At the company's much-anticipated developer's conference, Microsoft works on expanding its universe of third-party apps.

By Jonathan Hassell
Fri, November 02, 2012

Computerworld — At Microsoft's Build conference, held this week in Redmond, Wash., the software giant's main objective was to entice developers and programmers to go forth and create apps for the Windows 8 and Windows Phone 8 ecosystem.

The company has apparently succeeded in wooing at least the Microsoft faithful, although there are questions about how many existing and new customers will ultimately jump to the dramatic revision of the company's flagship operating system.

Microsoft CEO Steve Ballmer showed off a variety of devices running Windows 8, from a tiny 10-in. touchable tablet to a huge 82-in. Perceptive Pixel touch-enabled display. Along with those devices came the showcase of the Windows 8 software itself as Ballmer demonstrated how Microsoft's services make transporting settings, data and personalizations across a user's tablet, desktop PC and phone appear to be transparent.

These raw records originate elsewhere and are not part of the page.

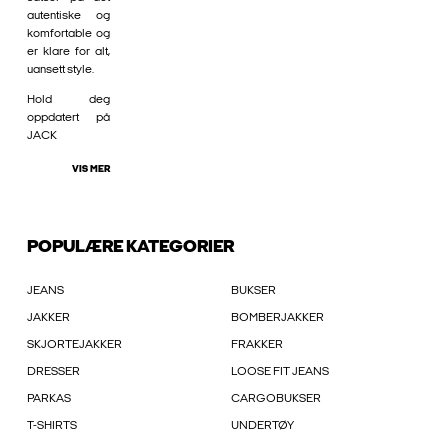
autentiske og
komfortable og
er klare for alt,
uansett style.
Hold deg
oppdatert på
JACK
VIS MER
POPULÆRE KATEGORIER
JEANS
BUKSER
JAKKER
BOMBERJAKKER
SKJORTEJAKKER
FRAKKER
DRESSER
LOOSE FIT JEANS
PARKAS
CARGOBUKSER
T-SHIRTS
UNDERTØY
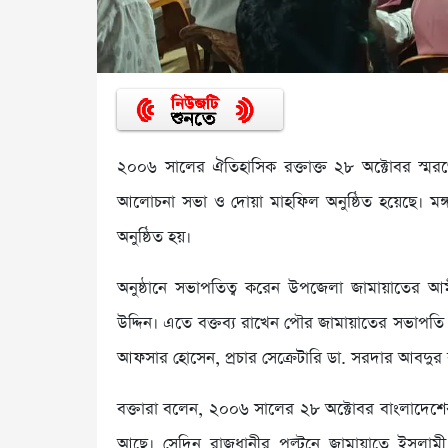
২০০৬ সালের ঐতিহাসিক রক্তাক্ত ২৮ অক্টোবর স্ম
আলোচনা সভা ও দোয়া মাহফিল অনুষ্ঠিত হয়েছে। মঙ্গ
অনুষ্ঠিত হয়।
অনুষ্ঠানে সভাপতিত্ব করেন উপজেলা জামায়াতের
উদ্দিন। এতে বক্তব্য রাখেন পৌর জামায়াতের সভাপতি
আফসার হোসেন, প্রচার সেক্রেটারি ডা. সরদার আবদুর 
বক্তারা বলেন, ২০০৬ সালের ২৮ অক্টোবর বাংলাদেশে
আছে। সেদিন রাজধানীর পল্টনে জামায়াতে ইসলামী ঢা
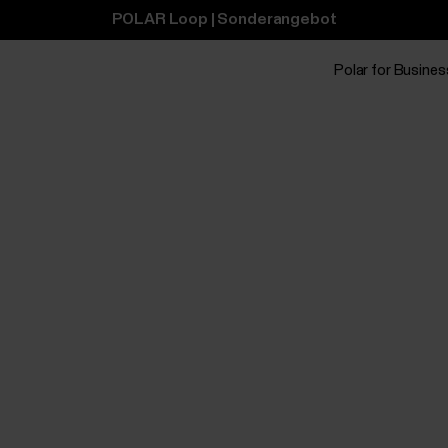
POLAR Loop | Sonderangebot
Polar for Busines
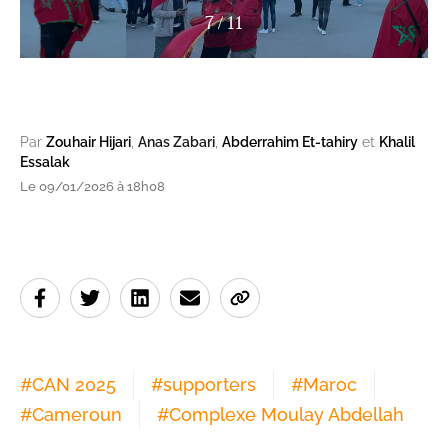
7
/
11
Par
Zouhair Hijari
,
Anas Zabari
,
Abderrahim Et-tahiry
et
Khalil
Essalak
Le 09/01/2026 à 18h08
#
CAN 2025
#
supporters
#
Maroc
#
Cameroun
#
Complexe Moulay Abdellah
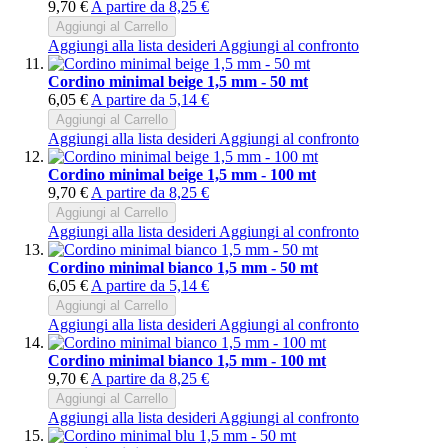
9,70 €
A partire da
8,25 €
Aggiungi al Carrello
Aggiungi alla lista desideri
Aggiungi al confronto
Cordino minimal beige 1,5 mm - 50 mt
6,05 €
A partire da
5,14 €
Aggiungi al Carrello
Aggiungi alla lista desideri
Aggiungi al confronto
Cordino minimal beige 1,5 mm - 100 mt
9,70 €
A partire da
8,25 €
Aggiungi al Carrello
Aggiungi alla lista desideri
Aggiungi al confronto
Cordino minimal bianco 1,5 mm - 50 mt
6,05 €
A partire da
5,14 €
Aggiungi al Carrello
Aggiungi alla lista desideri
Aggiungi al confronto
Cordino minimal bianco 1,5 mm - 100 mt
9,70 €
A partire da
8,25 €
Aggiungi al Carrello
Aggiungi alla lista desideri
Aggiungi al confronto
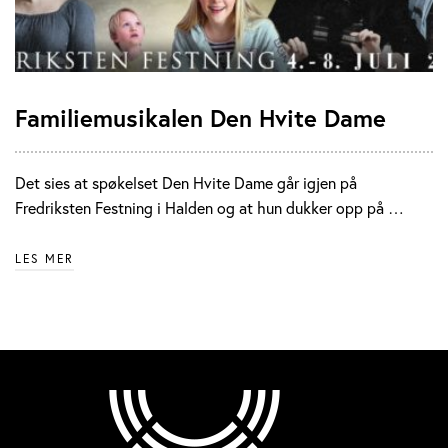
Familiemusikalen Den Hvite Dame
Det sies at spøkelset Den Hvite Dame går igjen på
Fredriksten Festning i Halden og at hun dukker opp på …
LES MER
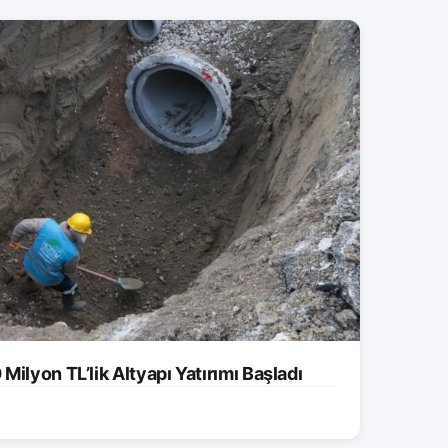
ilyon TL’lik Altyapı Yatırımı Başladı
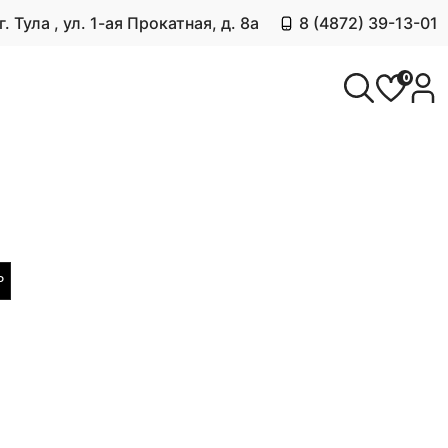
г. Тула , ул. 1-ая Прокатная, д. 8а
8 (4872) 39-13-01
0
Р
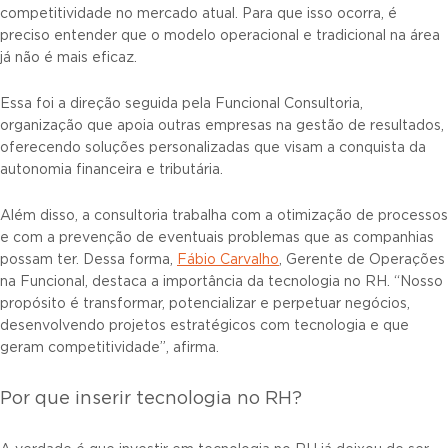
competitividade no mercado atual. Para que isso ocorra, é
preciso entender que o modelo operacional e tradicional na área
já não é mais eficaz.
Essa foi a direção seguida pela Funcional Consultoria,
organização que apoia outras empresas na gestão de resultados,
oferecendo soluções personalizadas que visam a conquista da
autonomia financeira e tributária.
Além disso, a consultoria trabalha com a otimização de processos
e com a prevenção de eventuais problemas que as companhias
possam ter. Dessa forma,
Fábio Carvalho
, Gerente de Operações
na Funcional, destaca a importância da tecnologia no RH. “Nosso
propósito é transformar, potencializar e perpetuar negócios,
desenvolvendo projetos estratégicos com tecnologia e que
geram competitividade”, afirma.
Por que inserir tecnologia no RH?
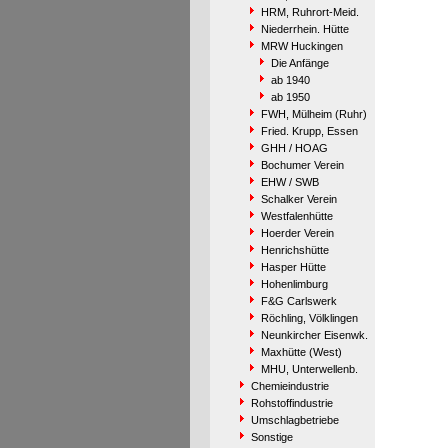
HRM, Ruhrort-Meid.
Niederrhein. Hütte
MRW Huckingen
Die Anfänge
ab 1940
ab 1950
FWH, Mülheim (Ruhr)
Fried. Krupp, Essen
GHH / HOAG
Bochumer Verein
EHW / SWB
Schalker Verein
Westfalenhütte
Hoerder Verein
Henrichshütte
Hasper Hütte
Hohenlimburg
F&G Carlswerk
Röchling, Völklingen
Neunkircher Eisenwk.
Maxhütte (West)
MHU, Unterwellenb.
Chemieindustrie
Rohstoffindustrie
Umschlagbetriebe
Sonstige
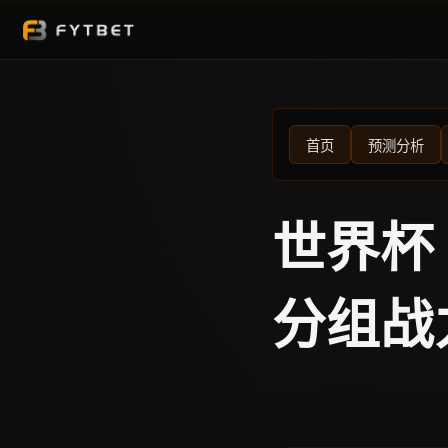
首页
预测分析
世界杯
分组战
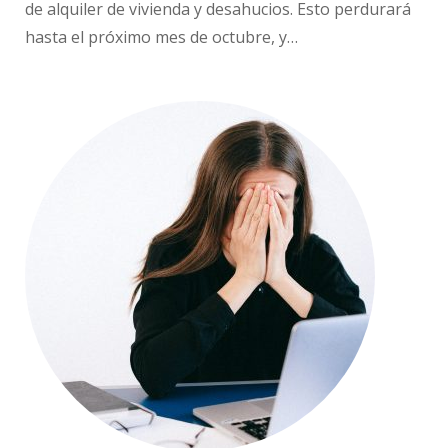
de alquiler de vivienda y desahucios. Esto perdurará
hasta el próximo mes de octubre, y…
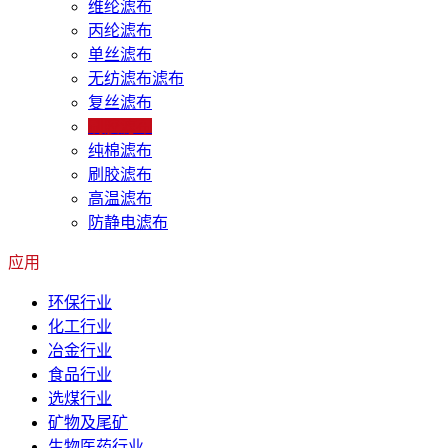
维纶滤布
丙纶滤布
单丝滤布
无纺滤布滤布
复丝滤布
刷胶滤布
纯棉滤布
刷胶滤布
高温滤布
防静电滤布
应用
环保行业
化工行业
冶金行业
食品行业
选煤行业
矿物及尾矿
生物医药行业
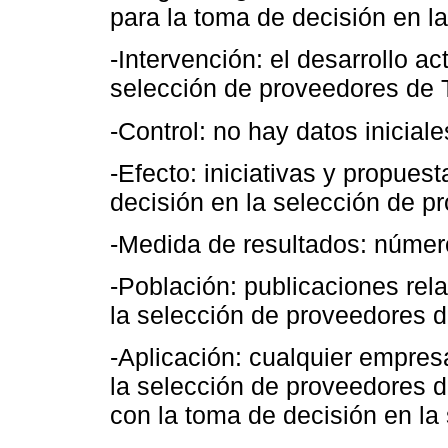
para la toma de decisión en l
-Intervención: el desarrollo ac
selección de proveedores de T
-Control: no hay datos iniciale
-Efecto: iniciativas y propues
decisión en la selección de p
-Medida de resultados: número
-Población: publicaciones rel
la selección de proveedores d
-Aplicación: cualquier empres
la selección de proveedores d
con la toma de decisión en la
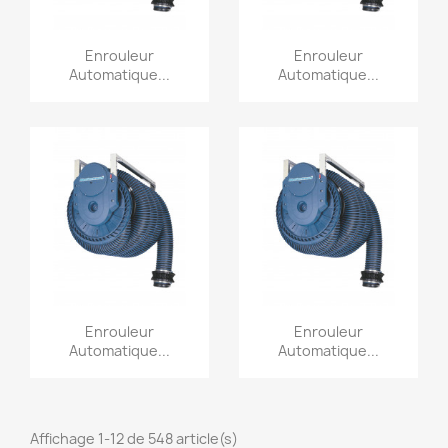
Aperçu rapide
Aperçu rapide


Enrouleur
Enrouleur
Automatique...
Automatique...
Aperçu rapide
Aperçu rapide


Enrouleur
Enrouleur
Automatique...
Automatique...
Affichage 1-12 de 548 article(s)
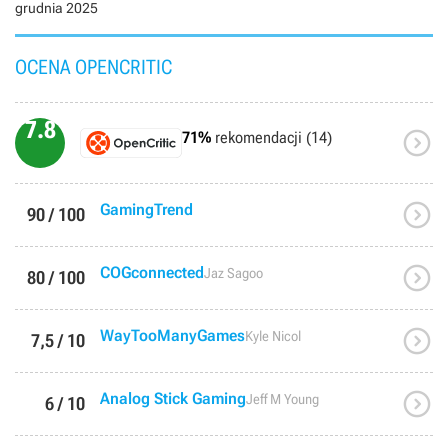
grudnia 2025
OCENA OPENCRITIC
7.8

71%
rekomendacji (14)

GamingTrend
90 / 100

COGconnected
Jaz Sagoo
80 / 100

WayTooManyGames
Kyle Nicol
7,5 / 10

Analog Stick Gaming
Jeff M Young
6 / 10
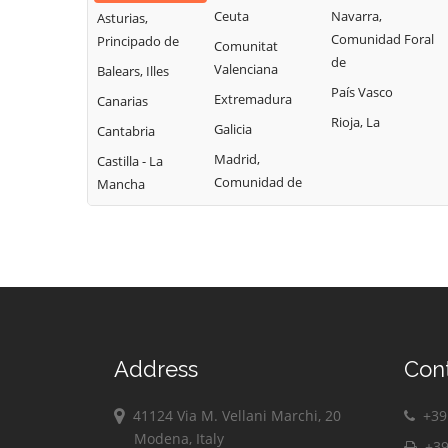
Ceuta
Navarra,
Asturias,
Comunidad Foral
Principado de
Comunitat
de
Valenciana
Balears, Illes
País Vasco
Extremadura
Canarias
Rioja, La
Galicia
Cantabria
Madrid,
Castilla - La
Comunidad de
Mancha
Address
Con
41124 Via M. Vellani Marchi, 20
+39 
Modena, Italy
+39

Along with this transformation comes the necessity of encouraging and kindling an ecosystem of apps and value-added services from those outside of Microsoft. As the company wrote in its recent 10K filing with the Securities and Exchange Commission, "The strategic importance of a vibrant ecosystem increases as we launch the Windows 8 operating system, Surface devices, and associated cloud-based services."

Surface is Microsoft's new family of tablet computers.

Crystallizing the opportunity

During his keynote presentation on the first day of the conference, Ballmer outlined the number of potential users and devices that developers can target. According to Ballmer, there are 670 million Windows 7 users potentially upgrading to Windows 8, and 400 million new unique devices these customers have that can take advantage of at least some of the new features and the environment in Windows 8.

Ballmer also showcased the large marketing investment Microsoft is making to raise the awareness of Windows in the marketplace. "You won't be able to turn on a TV or open a magazine without seeing a Microsoft Windows ad," Ballmer said Tuesday.

How early Windows 8 sales figures compare

Microsoft reported that in the period from Friday, October 26, the first day that Windows 8 was available for purchase by consumers, to the morning of Tuesday, October 29, the company sold to end users at least 4 million licenses of Windows 8. It sounds like a big number, and it is, but around the time Apple's revised operating system OS X Mountain Lion was released, that company sold 3 million licenses in the same amount of time.

Given Apple's much smaller installed base, the percentage of Apple users immediately updating to the new operating system as compared with Windows users upgrading as soon as the product was available is much higher -- a data point that causes some to question whether Windows 8 will meet the same success that Microsoft has grown accustomed to. Others say it is the law of large numbers at work; with an installed base as large as Windows enjoys, it will necessarily take longer for the percentages to match.